If you think preventing senior citizens from going hungry or losing their houses when they retire while providing countless companies needed capital in order to grow is not vital to society then I can't help you.


You are getting desperate. Your arguments are so weak you are now resorting to emotion. You think people need stocks to retire? How about state pension?

As for companies, they can make a loan or sell shares. You don't need a broker to buy shares. Don't you know @colliric says there are being automated anyway not to mention Robin Fuckin' Hood.

[Who do you think owns Walmart? It's a publicly traded company, 49.9% is owned by the masses accounting for billions of individual shares.

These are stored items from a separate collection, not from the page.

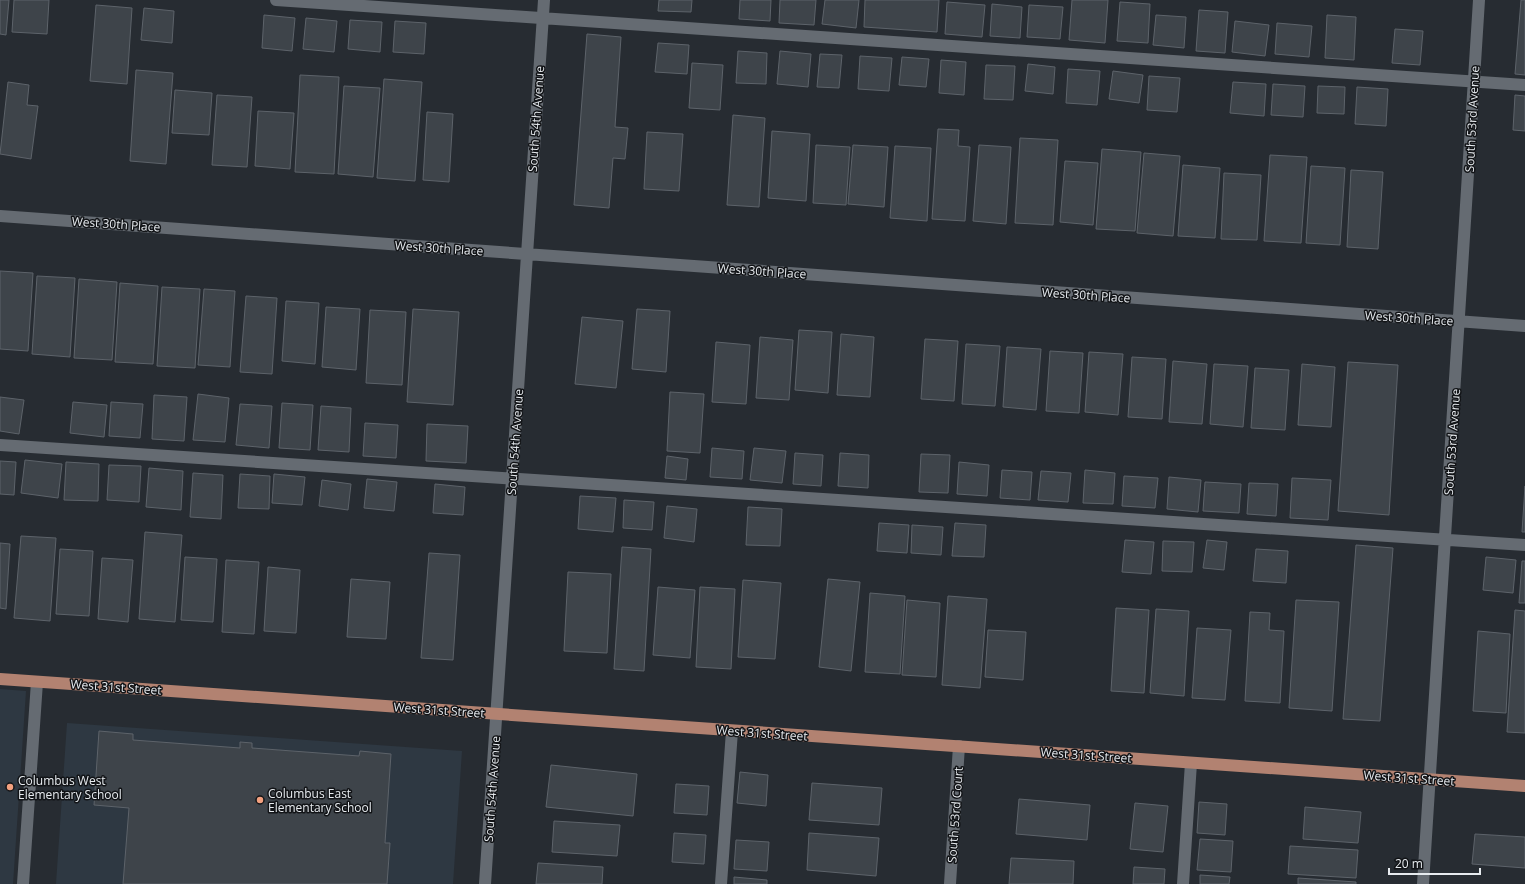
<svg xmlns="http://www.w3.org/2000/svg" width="1525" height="884" font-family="'Open Sans',sans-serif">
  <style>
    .built { fill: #2e3842 }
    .building { fill: #3e444a; stroke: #5d636a }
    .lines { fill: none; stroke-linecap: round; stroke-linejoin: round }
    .minor { stroke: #656b72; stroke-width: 12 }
    .major { stroke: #b28271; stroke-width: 12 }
    .poi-dot { fill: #f2a07f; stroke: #121417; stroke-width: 1.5 }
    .labels { text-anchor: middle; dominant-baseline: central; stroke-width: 3; stroke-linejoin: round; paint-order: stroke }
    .street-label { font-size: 12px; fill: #e7ebef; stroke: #121417 }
    .poi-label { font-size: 12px; fill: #e7ebef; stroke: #121417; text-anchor: start }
  </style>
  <rect width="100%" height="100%" fill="#272c32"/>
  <path class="built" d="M0 689 26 691 13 884H0Z
    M67 723 462 751 453 884H56Z"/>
  <path class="building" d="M0 0H9L6 35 0 34Z
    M14 0H49L47 34 12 32Z
    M659 0H692L691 12 658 11Z
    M740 0H771L770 21 739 19Z
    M780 0H816L814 25 779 23Z
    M825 0H859L856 28 822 24Z
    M865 0H939L937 32 864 27Z
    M1072 0H1108L1105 43 1069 40Z
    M1521 0H1525V75L1515 74Z
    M947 2 985 5 982 37 945 34Z
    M1120 2 1150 4 1148 43 1117 41Z
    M992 4 1022 7 1020 38 990 36Z
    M96 5 132 8 127 84 90 81Z
    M1029 5 1063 7 1060 39 1027 37Z
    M144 8 174 11 172 43 141 40Z
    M1199 10 1228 12 1225 53 1196 51Z
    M264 15 295 18 292 51 262 48Z
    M1156 15 1186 17 1184 48 1153 45Z
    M1327 15 1356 17 1354 60 1325 58Z
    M306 18 337 21 334 52 303 49Z
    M350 20 382 22 380 52 348 49Z
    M395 21 426 23 424 54 393 52Z
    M1235 21 1269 25 1265 56 1232 52Z
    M1277 23 1312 26 1309 57 1275 54Z
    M1395 29 1423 31 1420 65 1392 63Z
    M587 34 621 37 615 127 628 128 625 159 613 158 609 208 574 205Z
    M658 43 689 45 687 74 655 72Z
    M738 51 767 53 766 84 736 83Z
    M780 51 811 54 808 87 777 84Z
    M820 54 842 55 839 88 817 87Z
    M860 56 892 58 889 91 858 89Z
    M902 57 929 59 926 87 899 85Z
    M941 60 966 62 964 95 939 93Z
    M692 63 723 65 720 110 689 108Z
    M1028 64 1055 67 1053 94 1025 91Z
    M986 65 1015 66 1013 100 984 99Z
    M1068 69 1100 71 1097 105 1066 103Z
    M136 70 173 73 166 164 130 161Z
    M1113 71 1143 75 1139 103 1109 99Z
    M300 75 339 77 334 174 295 172Z
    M1149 76 1180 78 1177 112 1147 110Z
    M384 79 422 82 415 181 377 178Z
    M8 82 29 85 27 105 38 106 31 159 0 154Z
    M1233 82 1266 84 1264 116 1230 113Z
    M1273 84 1305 86 1303 117 1271 115Z
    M344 86 380 88 373 177 338 174Z
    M1318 86 1345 87 1344 114 1317 113Z
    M1357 87 1388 89 1386 126 1355 124Z
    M175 90 212 93 209 135 172 133Z
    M217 95 252 97 247 167 212 165Z
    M1515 95 1525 96V131L1513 130Z
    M258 111 294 113 290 169 255 166Z
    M427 112 453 114 449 182 423 180Z
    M733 115 765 118 759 207 727 205Z
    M938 129 959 130 958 146 970 147 965 221 932 219Z
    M772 131 810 134 806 201 768 198Z
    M647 132 683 134 679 191 644 189Z
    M1020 138 1058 140 1053 225 1015 223Z
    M816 145 850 147 846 205 813 203Z
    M853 145 888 147 884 207 848 204Z
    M979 145 1011 147 1006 224 973 221Z
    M895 146 931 148 927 221 890 218Z
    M1102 149 1141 152 1135 231 1096 229Z
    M1144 153 1180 156 1173 236 1137 233Z
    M1270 155 1307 157 1301 243 1264 241Z
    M1065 161 1098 163 1093 225 1060 222Z
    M1183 165 1220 168 1215 238 1178 236Z
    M1311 166 1345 168 1340 245 1306 243Z
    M1351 170 1383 172 1378 249 1347 247Z
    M1224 173 1261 175 1257 240 1221 239Z
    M0 271 33 273 28 351 0 349Z
    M37 276 75 278 70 357 32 354Z
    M79 279 117 282 112 360 74 358Z
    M120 283 158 286 153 364 115 362Z
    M162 287 200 289 195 368 157 366Z
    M204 289 235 291 230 367 198 365Z
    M246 296 277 298 272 374 240 372Z
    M286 301 319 303 315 364 282 361Z
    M326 307 360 309 356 370 322 367Z
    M413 309 459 312 453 405 407 402Z
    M637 309 670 311 666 372 632 369Z
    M370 310 406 312 402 385 366 383Z
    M582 317 623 321 616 388 575 384Z
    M799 330 832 332 828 393 795 390Z
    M841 334 874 337 870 397 837 395Z
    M760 337 793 340 789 400 756 398Z
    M925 339 958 341 954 401 921 399Z
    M716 342 750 345 746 404 712 402Z
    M966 344 1000 346 995 406 962 404Z
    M1007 347 1041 349 1036 410 1003 407Z
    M1050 351 1083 353 1079 413 1046 411Z
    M1089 352 1123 354 1118 415 1085 412Z
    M1132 357 1166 359 1162 419 1128 417Z
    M1173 361 1207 364 1202 424 1169 422Z
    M1348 362 1398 365 1389 515 1338 511Z
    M1214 364 1248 366 1243 427 1210 424Z
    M1302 364 1335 367 1331 427 1298 425Z
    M1255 368 1289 370 1285 430 1251 428Z
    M670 392 704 394 700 453 667 451Z
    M198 394 229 398 225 442 193 440Z
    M154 395 187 397 184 441 152 439Z
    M0 397 24 400 19 434 0 431Z
    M73 402 107 405 104 437 70 433Z
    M111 402 143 404 140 438 109 436Z
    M282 403 313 405 310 450 279 448Z
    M240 404 272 406 269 448 236 445Z
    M321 406 351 408 349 452 318 450Z
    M365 423 398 425 396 458 363 456Z
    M427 424 468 426 466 463 426 461Z
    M712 448 744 451 742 479 710 477Z
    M754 448 786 451 782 483 750 480Z
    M795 453 823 455 821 486 793 484Z
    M840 453 869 455 868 488 838 486Z
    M921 454 950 455 948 493 919 492Z
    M667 456 688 459 686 480 665 478Z
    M25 460 62 464 58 498 21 493Z
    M0 461 16 462 14 495 0 494Z
    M66 462 99 464 98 501 64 500Z
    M959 462 989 465 987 496 957 494Z
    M109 465 141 466 139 502 107 500Z
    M149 468 183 471 181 510 146 507Z
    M1002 470 1032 472 1030 500 1000 498Z
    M1085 470 1115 473 1113 504 1083 503Z
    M1041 471 1071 473 1068 502 1038 500Z
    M193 473 223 475 221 519 190 517Z
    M240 474 270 476 269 509 238 508Z
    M274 474 305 477 302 505 272 503Z
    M1124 476 1158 478 1155 508 1122 506Z
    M1169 477 1201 480 1198 512 1167 509Z
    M1292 478 1331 480 1328 520 1290 518Z
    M367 479 397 482 394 511 364 508Z
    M322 480 351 484 348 510 319 506Z
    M1205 482 1241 484 1239 513 1203 511Z
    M1249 483 1278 484 1276 516 1247 514Z
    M435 484 465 487 463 515 433 513Z
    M1525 486V532H1522Z
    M580 496 616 498 613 532 578 529Z
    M624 500 654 502 652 530 623 528Z
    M667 506 697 509 694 542 664 538Z
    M748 507 782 509 780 546 746 545Z
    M879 523 909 525 907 553 877 551Z
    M955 523 986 525 984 557 952 556Z
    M912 525 943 527 941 555 911 553Z
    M145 532 182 535 175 622 139 619Z
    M21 536 56 538 50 621 14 618Z
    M1125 540 1154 542 1151 574 1122 572Z
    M1207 540 1227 542 1224 570 1203 568Z
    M1163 541 1194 542 1192 572 1162 571Z
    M0 543 10 544 6 609 0 608Z
    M1356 545 1393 548 1380 721 1343 719Z
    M622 547 651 549 644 671 614 669Z
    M60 549 93 551 89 616 56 614Z
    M1256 549 1288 551 1286 583 1253 581Z
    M429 553 460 555 453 660 421 658Z
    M185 557 217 559 213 622 181 620Z
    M1486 557 1516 560 1513 593 1483 590Z
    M102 558 133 560 128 622 98 619Z
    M226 560 259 562 254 634 222 632Z
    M1522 561H1525V603H1519Z
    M268 567 300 570 296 633 264 631Z
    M568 572 611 574 607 653 564 651Z
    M351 579 390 582 386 639 347 637Z
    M828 579 860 582 851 671 819 667Z
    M743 580 781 583 775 659 738 657Z
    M658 587 695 590 690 658 653 655Z
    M700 587 735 589 731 669 696 667Z
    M870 593 905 596 900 674 865 672Z
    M948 596 987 599 980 688 942 685Z
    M907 600 940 603 936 677 902 675Z
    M1296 600 1339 602 1332 711 1289 708Z
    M1116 608 1149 610 1144 693 1111 691Z
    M1156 609 1189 611 1184 696 1150 693Z
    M1515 610 1525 611V733L1507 732Z
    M1250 612 1270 613 1269 630 1284 631 1280 703 1245 701Z
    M1197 628 1231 630 1225 700 1192 698Z
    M988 630 1026 632 1023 680 985 677Z
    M1478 631 1510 634 1506 713 1473 711Z
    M99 731 133 734V740L240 748V742L252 743V748L359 756 360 751 391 754 385 843H390L387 884H123L129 808 94 805Z
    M551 765 637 774 633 816 546 807Z
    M740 772 768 775 766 806 737 803Z
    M812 783 882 788 879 825 809 820Z
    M676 784 709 786 707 815 674 813Z
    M1019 799 1090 805 1087 840 1016 834Z
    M1199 802 1227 804 1225 835 1197 833Z
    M1135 803 1168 806 1163 852 1130 849Z
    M1305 807 1361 812 1358 843 1303 839Z
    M554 821 620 825 617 856 552 852Z
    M674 833 706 835 704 864 672 862Z
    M809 833 879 838 876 876 807 870Z
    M1475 834 1525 837V868L1472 864Z
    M1200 839 1233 841 1231 872 1197 870Z
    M736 840 769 842 767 871 734 869Z
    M1290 846 1358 850 1356 878 1288 874Z
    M1011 858 1074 861 1073 884H1009Z
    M538 863 603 867 602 884H536Z
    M1134 867 1165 869 1164 884H1133Z
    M1200 875 1230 877 1229 884H1200Z
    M734 877 767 880V884H734Z
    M1298 878 1356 882V884H1298Z"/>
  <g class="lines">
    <path class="minor" d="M276 0 1525 85
      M0 216 1525 326
      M0 445 1525 545
      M23 884 37 682
      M485 884 544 0
      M721 884 732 731
      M950 884 959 746
      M1183 884 1191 763
      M1423 884 1479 0"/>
    <path class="major" d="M0 679 1525 786"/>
  </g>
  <g class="poi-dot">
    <circle cx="10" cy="787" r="4"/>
    <circle cx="260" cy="800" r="4"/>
  </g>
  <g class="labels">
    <g class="street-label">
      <text transform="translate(536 119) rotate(-86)">South 54th Avenue</text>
      <text transform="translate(1472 119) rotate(-87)">South 53rd Avenue</text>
      <text transform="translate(116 224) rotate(4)">West 30th Place</text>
      <text transform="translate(439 248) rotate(4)">West 30th Place</text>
      <text transform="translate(762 271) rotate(4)">West 30th Place</text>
      <text transform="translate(1086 295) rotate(4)">West 30th Place</text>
      <text transform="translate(1409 318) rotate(4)">West 30th Place</text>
      <text transform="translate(515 442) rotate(-86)">South 54th Avenue</text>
      <text transform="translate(1452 442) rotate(-86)">South 53rd Avenue</text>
      <text transform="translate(116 687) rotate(4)">West 31st Street</text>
      <text transform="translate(439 710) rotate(4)">West 31st Street</text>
      <text transform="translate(762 733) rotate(4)">West 31st Street</text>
      <text transform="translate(1086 755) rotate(4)">West 31st Street</text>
      <text transform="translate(1409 778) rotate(4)">West 31st Street</text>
      <text transform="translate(492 789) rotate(-86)">South 54th Avenue</text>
      <text transform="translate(955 815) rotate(-86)">South 53rd Court</text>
    </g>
    <g class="poi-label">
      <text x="18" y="780">Columbus West<tspan x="18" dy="14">Elementary School</tspan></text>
      <text x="268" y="793">Columbus East<tspan x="268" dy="14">Elementary School</tspan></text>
    </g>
  </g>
  <path d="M1389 868v6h91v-6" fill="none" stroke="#e7ebef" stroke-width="2"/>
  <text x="1395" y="868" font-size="12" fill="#e7ebef" stroke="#121417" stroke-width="3" paint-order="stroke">20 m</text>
</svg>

So? Clearly they care more about dividends than the guys who make their profits.
#15163184
Pants-of-dog wrote:This does not contradict the point that stockbrokers are not universally necessary, or that they only serve a specific target market with large amounts of disposable income.

Retired people?

Stockbrokers are as universally necessary as cashiers. As I said, I can checkout my own groceries at Walmart and order and pay for my own food at McDonalds at the self-checkouts. People can trade their own stocks using online brokers. Cashiers and stockbrokers both provide a service for people who want help doing this. This function is necessary whether they are done by people themselves using self-serve technology or by others providing the service for them. Trading stocks and giving financial advice requires far more education and skill than working a checkout, therefore brokers make more money.

This is a strawman. Having said that, Bezos’s cashiers make money for Bezos while Bezos does not make money for the cashiers.

Bezos employs over 1 million people with jobs. Of course he makes them money LOL. He doesn't have cashiers, but let's call them order fillers.

His company sells countless items from countless companies and he makes tons of people a TON of money. His company shipped millions of people items during COVID. His company helped keep the economy afloat while people could work and live from home without getting spreading COVID while shopping at retail. His ideas have been ridiculously valuable to the economy and to society.

He's arguably the most economically valuable worker in the world and he's the richest man in the world to show for it. Compare that to a person working the cash at Walmart. They provide a valuable service too (otherwise there would be no cashiers), but they're far less valuable than Bezos by orders of magnitude. Imagine how many masks and bottles of sanitizer Bezos' company sold during COVID. Of course, he can't do that without the 1 million people he employs who stock and ship the product, but they couldn't have shipped it without Bezos. The difference is there's only a small amount of people in his country who can do his job as good as he can, while there's a large % of people who can do a good job as an order filler.

So you now are trying not to agree that there are other factors. If supply and demand were the only factors determining wage then doctors would literally be paid whatever they want.

Even if there were only 1 doctor in a city that doctor's income would still be determined by supply and demand, if his wage were determined by the market and not government. He or his employer couldn't charge whatever they want, they could only charge as much as people have. Price and wage are determined by supply and demand in a market, this is basic economics.

Garbage collectors objectively save lives by clearing away an important disease vector.

You're equating the value of the job function to the value of the employee. If virtually anyone can do a particular job the employee is of a low value when measured against other employees who are more highly skilled and in demand. Janitors have vital duties, but most people can do those duties and that's reflected in wage.